Location
- Country: United States
- State: North Carolina
- County: Durham

Physical characteristics
- Source: confluence of North and South Forks of Little River
- • location: about 3 miles north of Durham, North Carolina
- • coordinates: 36°09′05″N 078°56′30″W﻿ / ﻿36.15139°N 78.94167°W
- • elevation: 420 ft (130 m)
- Mouth: Eno River
- • location: Durham, North Carolina
- • coordinates: 36°04′19″N 078°50′39″W﻿ / ﻿36.07194°N 78.84417°W
- • elevation: 255 ft (78 m)
- Length: 12.83 mi (20.65 km)
- Basin size: 104.88 square miles (271.6 km^{2})
- • location: Durham, North Carolina
- • average: 107.74 cu ft/s (3.051 m^{3}/s) at mouth with Eno River

Basin features
- Progression: Eno River → Neuse River → Pamlico Sound → Atlantic Ocean
- River system: Neuse River
- • left: North Fork Little River Mountain Creek
- • right: South Fork Little River Cabin Branch
- Waterbodies: Little River Reservoir

= Little River (Eno River tributary) =

Stream in North Carolina, USA

Little River is a 12.83 mi long tributary to the Eno River in Durham County, North Carolina. Little River along with the Flat River are the major tributaries to the Eno River before it enters Falls Lake.

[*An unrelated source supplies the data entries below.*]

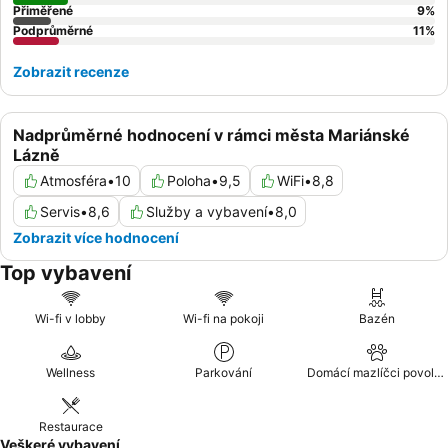
Přiměřené
9
%
Podprůměrné
11
%
Zobrazit recenze
Nadprůměrné hodnocení v rámci města Mariánské
Lázně
Atmosféra
•
10
Poloha
•
9,5
WiFi
•
8,8
Servis
•
8,6
Služby a vybavení
•
8,0
Zobrazit více hodnocení
Top vybavení
Wi-fi v lobby
Wi-fi na pokoji
Bazén
Wellness
Parkování
Domácí mazlíčci povoleni
Restaurace
Veškeré vybavení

Both the North Fork of Little River and the South Fork begin in northern Orange County, North Carolina near Hurdle Mills Road. The South and North Forks come together in a confluence near Guess Road and South Lowell Road in northern Durham County. 5.5 miles southeast of the confluence, the Little River is dammed to form the Little River Reservoir, a drinking water source for the City of Durham. The damming of the river in 1983 flooded a significant portion of the historic community of Orange Factory.

In the 1970s and early 1980s, the Little River was a popular swimming hole and meeting place for Durham's gay residents. On April 13th, 1981, Chris Lee Richardson and Guy Charles Obsahr killed Ronald “Sonny” Kenneth Antonevitch, whom they suspected of being gay, by clubbing him to death while holding his head under water. Antonevitch's murder was a catalyst for the LGBTQ rights movement in North Carolina.